Corona: keine Kritik gestattet
Repressalien müssen auch Corona-Maßnahmen-Skeptiker über sich ergehen lassen. Fest steht: Auch wenn nicht alle kritischen Argumente berechtigt sind, in einer Demokratie muss freie Meinungsäußerung respektiert werden. Ihre eigene Meinung wurde zuletzt Gudula Walterskirchen, bisherige Herausgeberin der NÖ Nachrichten NÖN, wohl zum Verhängnis. Sie verlor ihren Job. Inoffiziell war zu hören, dass die Anti-Impf-Linie der Journalistin sauer aufstoßen ließ. Eigentümer der NÖN ist das NÖ Pressehauses, wiederum im Besitz der Diözese St. Pölten (54 Prozent), des Preßvereins in der Diözese St. Pölten (26 Prozent) sowie der Raiffeisen Holding Wien-Niederösterreich (20 Prozent). Die Nähe zur ÖVP ist hinlänglich bekannt.

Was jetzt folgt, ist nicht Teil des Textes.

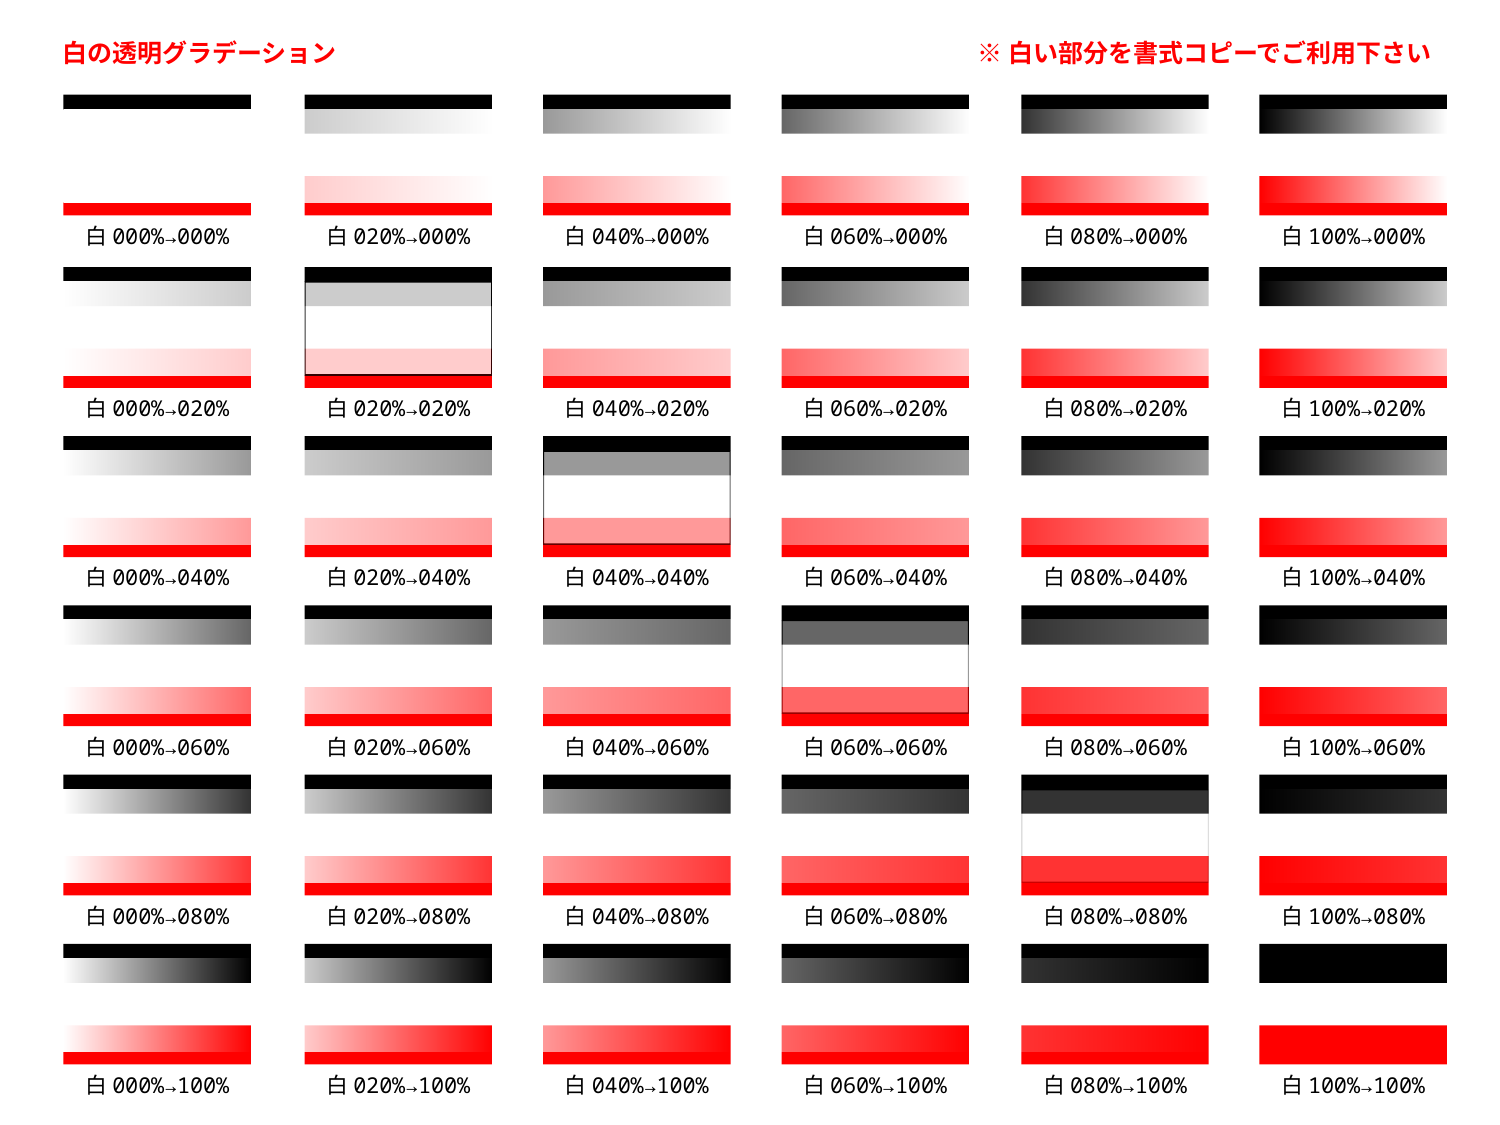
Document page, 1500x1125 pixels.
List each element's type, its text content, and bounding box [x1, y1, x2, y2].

text_box [61, 1054, 253, 1067]
text_box [61, 377, 253, 390]
text_box 白100%→060% [1266, 725, 1440, 767]
text_box 白020%→080% [311, 894, 485, 936]
text_box 白000%→080% [70, 894, 244, 936]
text_box [1257, 716, 1449, 728]
text_box [1019, 716, 1211, 728]
text_box [541, 280, 733, 377]
text_box 白040%→060% [550, 725, 724, 767]
text_box 白080%→080% [1028, 894, 1202, 936]
text_box [302, 1054, 494, 1067]
text_box 白080%→040% [1028, 556, 1202, 598]
text_box [1019, 618, 1211, 716]
text_box [541, 942, 733, 956]
text_box [1257, 107, 1449, 205]
text_box [302, 265, 494, 280]
text_box [1257, 280, 1449, 377]
text_box [541, 377, 733, 390]
text_box [1257, 265, 1449, 280]
text_box [779, 942, 971, 956]
text_box 白060%→040% [788, 556, 962, 598]
text_box [1019, 449, 1211, 546]
text_box [541, 716, 733, 728]
text_box [302, 449, 494, 546]
text_box [302, 787, 494, 885]
text_box [61, 205, 253, 217]
text_box [779, 716, 971, 728]
text_box [61, 942, 253, 956]
text_box [541, 603, 733, 618]
text_box 白000%→060% [70, 725, 244, 767]
text_box [779, 449, 971, 546]
text_box [541, 205, 733, 217]
text_box [61, 618, 253, 716]
text_box [1257, 942, 1449, 956]
text_box [1257, 772, 1449, 788]
text_box [1257, 603, 1449, 618]
text_box [302, 942, 494, 956]
text_box 白000%→020% [70, 387, 244, 429]
text_box [61, 546, 253, 559]
text_box [1019, 885, 1211, 897]
text_box [302, 546, 494, 559]
text_box [779, 107, 971, 205]
text_box [302, 956, 494, 1054]
text_box 白040%→020% [550, 387, 724, 429]
text_box [1257, 434, 1449, 449]
text_box [302, 772, 494, 787]
text_box [61, 956, 253, 1054]
text_box [1019, 205, 1211, 217]
text_box [1019, 787, 1211, 885]
text_box [779, 1054, 971, 1067]
text_box 白の透明グラデーション [48, 30, 353, 76]
text_box [302, 107, 494, 205]
text_box [779, 377, 971, 390]
text_box [61, 449, 253, 546]
text_box [302, 716, 494, 728]
text_box [541, 772, 733, 787]
text_box [61, 280, 253, 377]
text_box [1019, 1054, 1211, 1067]
text_box [541, 787, 733, 885]
text_box [1257, 618, 1449, 716]
text_box 白100%→040% [1266, 556, 1440, 598]
text_box [302, 377, 494, 390]
text_box [1257, 449, 1449, 546]
text_box [61, 107, 253, 205]
text_box [779, 956, 971, 1054]
text_box 白060%→000% [788, 214, 962, 256]
text_box [1257, 956, 1449, 1054]
text_box [302, 618, 494, 716]
text_box [779, 205, 971, 217]
text_box 白000%→040% [70, 556, 244, 598]
text_box [1257, 377, 1449, 390]
text_box 白080%→020% [1028, 387, 1202, 429]
text_box [1257, 787, 1449, 885]
text_box [1019, 280, 1211, 377]
text_box [541, 449, 733, 546]
text_box [302, 280, 494, 377]
text_box [61, 434, 253, 449]
text_box 白020%→040% [311, 556, 485, 598]
text_box [302, 885, 494, 897]
text_box [1019, 265, 1211, 280]
text_box 白060%→080% [788, 894, 962, 936]
text_box [541, 434, 733, 449]
text_box 白100%→100% [1266, 1064, 1440, 1106]
text_box [541, 885, 733, 897]
text_box [1019, 546, 1211, 559]
text_box 白080%→100% [1028, 1064, 1202, 1106]
text_box [779, 265, 971, 280]
text_box [1257, 885, 1449, 897]
text_box [779, 787, 971, 885]
text_box [61, 265, 253, 280]
text_box 白080%→060% [1028, 725, 1202, 767]
text_box 白040%→100% [550, 1064, 724, 1106]
text_box 白040%→080% [550, 894, 724, 936]
text_box 白040%→040% [550, 556, 724, 598]
text_box [61, 885, 253, 897]
text_box [1257, 205, 1449, 217]
text_box ※白い部分を書式コピーでご利用下さい [962, 30, 1447, 76]
text_box 白040%→000% [550, 214, 724, 256]
text_box [61, 716, 253, 728]
text_box 白100%→020% [1266, 387, 1440, 429]
text_box [302, 92, 494, 107]
text_box [61, 787, 253, 885]
text_box [1019, 92, 1211, 107]
text_box [1019, 772, 1211, 787]
text_box 白060%→060% [788, 725, 962, 767]
text_box [541, 956, 733, 1054]
text_box [302, 205, 494, 217]
text_box [1257, 546, 1449, 559]
text_box [541, 92, 733, 107]
text_box [1019, 107, 1211, 205]
text_box [1019, 956, 1211, 1054]
text_box [779, 603, 971, 618]
text_box [779, 280, 971, 377]
text_box 白060%→020% [788, 387, 962, 429]
text_box [541, 107, 733, 205]
text_box 白060%→100% [788, 1064, 962, 1106]
text_box [1019, 434, 1211, 449]
text_box [779, 434, 971, 449]
text_box 白100%→000% [1266, 214, 1440, 256]
text_box 白020%→100% [311, 1064, 485, 1106]
text_box [1019, 942, 1211, 956]
text_box [541, 265, 733, 280]
text_box 白100%→080% [1266, 894, 1440, 936]
text_box [1257, 92, 1449, 108]
text_box [779, 92, 971, 107]
text_box [779, 618, 971, 716]
text_box [1019, 377, 1211, 390]
text_box [61, 92, 253, 107]
text_box 白000%→000% [70, 214, 244, 256]
text_box [541, 1054, 733, 1067]
text_box [779, 885, 971, 897]
text_box [779, 772, 971, 787]
text_box 白020%→060% [311, 725, 485, 767]
text_box [302, 603, 494, 618]
text_box [61, 603, 253, 618]
text_box 白000%→100% [70, 1064, 244, 1106]
text_box [779, 546, 971, 559]
text_box [541, 618, 733, 716]
text_box 白020%→000% [311, 214, 485, 256]
text_box 白020%→020% [311, 387, 485, 429]
text_box [1257, 1053, 1449, 1067]
text_box [1019, 603, 1211, 618]
text_box 白080%→000% [1028, 214, 1202, 256]
text_box [541, 546, 733, 559]
text_box [302, 434, 494, 449]
text_box [61, 772, 253, 787]
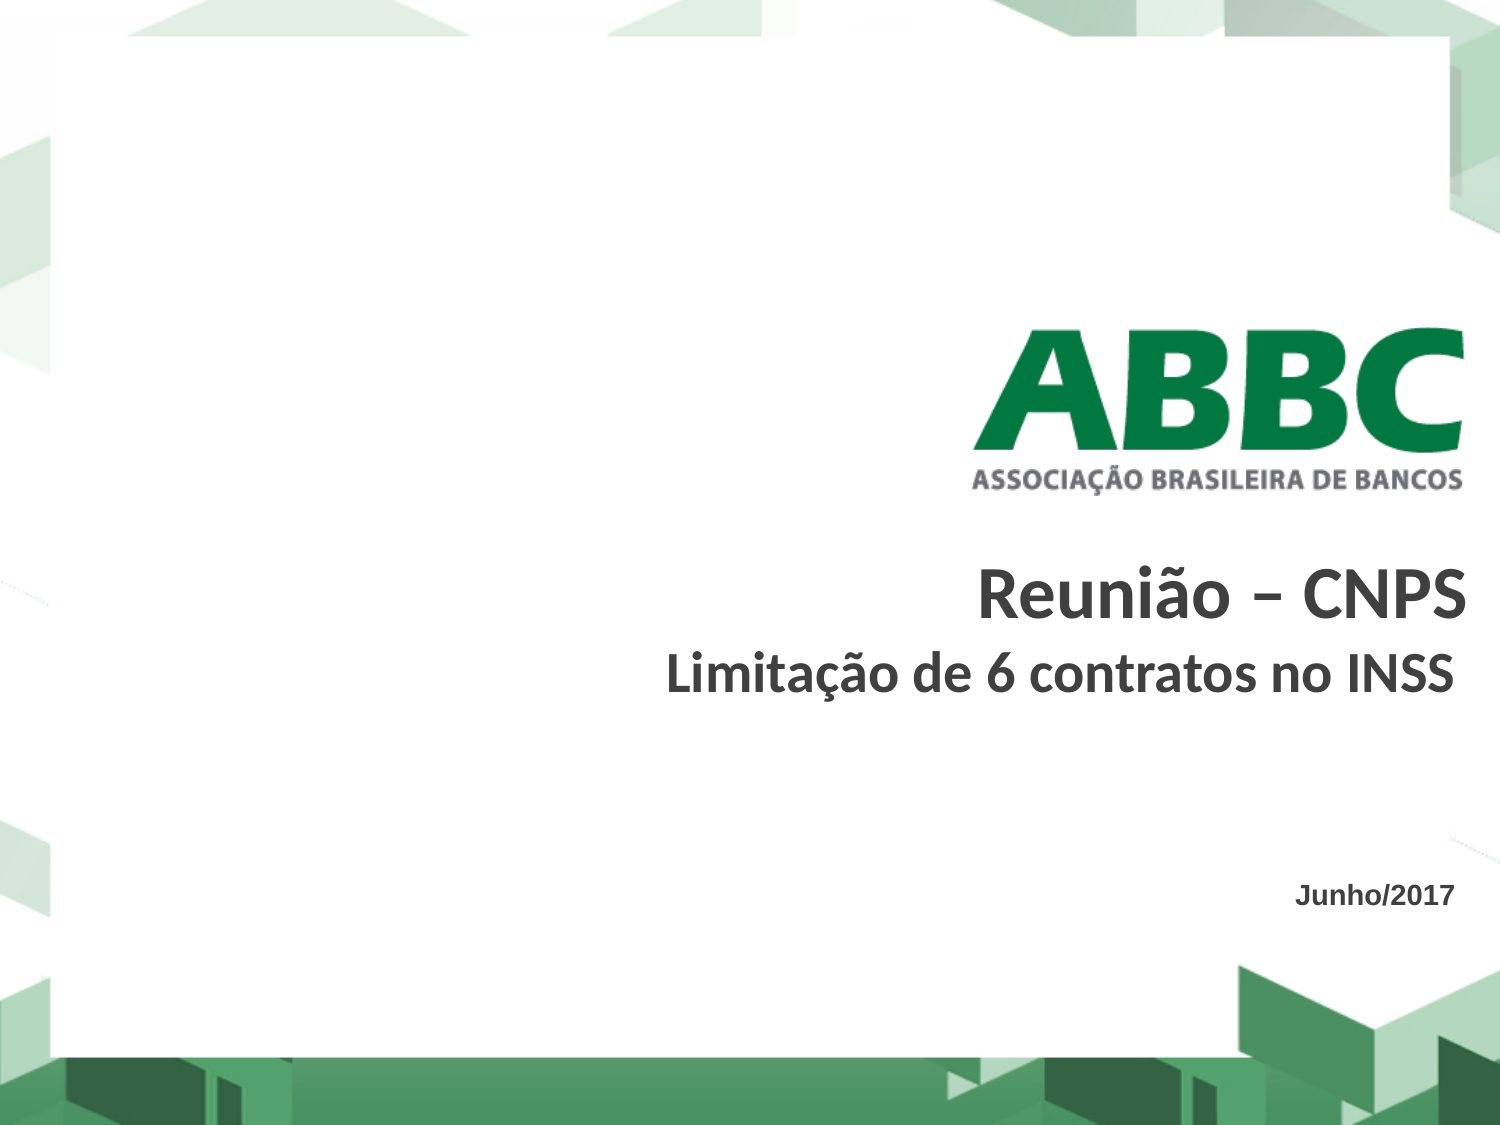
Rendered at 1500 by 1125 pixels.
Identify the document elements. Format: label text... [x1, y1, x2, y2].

picture [0, 0, 1500, 1125]
text_box Junho/2017 [221, 869, 1471, 919]
text_box Reunião – CNPS Limitação de 6 contratos no INSS [27, 536, 1484, 712]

RECHTE DER ZIVILGESELLSCHAFT
Damit sich Menschen zum Beispiel für den Schutz und die Förderung von Menschenrechten einsetzen können, müssen sie ihr Recht auf Vereinigungsfreiheit und Meinungsfreiheit ausüben können. Dafür sollen internationale menschenrechtliche Standards sorgen. Diese sind die „Allgemeine Erklärung der Menschenrechte“ sowie in diesem Zusammenhang auch der „Internationale Pakt über bürgerliche und politische Rechte“ und die „Europäische Menschenrechtskonvention“. Auch die Erklärung über das Recht und die Verpflichtung von Einzelpersonen, Gruppen und Organen der Gesellschaft, die allgemein anerkannten Menschenrechte und Grundfreiheiten zu fördern und zu schützen (Declaration on Human Rights Defenders, UNGA Res 53/144, 9. Dezember 1998) beinhaltet eine Reihe an Rechten, die für die globale Zivilgesellschaft Anwendung finden.
„Der Erklärung zufolge haben zivilgesellschaftliche Organisationen (CSO) das Recht auf Vereinigungs- und Meinungsfreiheit (einschließlich das Recht Ideen und Informationen anzufragen, zu erhalten und zu verbreiten), sich für Menschenrechte einzusetzen, an öffentlichen Prozessen teilzunehmen, das Recht auf den Zugang und Austausch mit internationalen Menschenrechtsinstitutionen und das Einreichen von Vorschlägen für Gesetzes- und Politikreformen auf lokaler, nationaler und internationaler Ebene. In diesem Zusammenhang sind Staaten dazu verpflichtet, ein förderliches Umfeld („enabling environment“) zu schaffen und zu garantieren, dass Menschen sich in Gruppen und Organisationen zusammenfinden können, ohne von Staaten oder Dritten daran gehindert zu werden“, erklärt Martina Powell, Sprecherin von Amnesty International.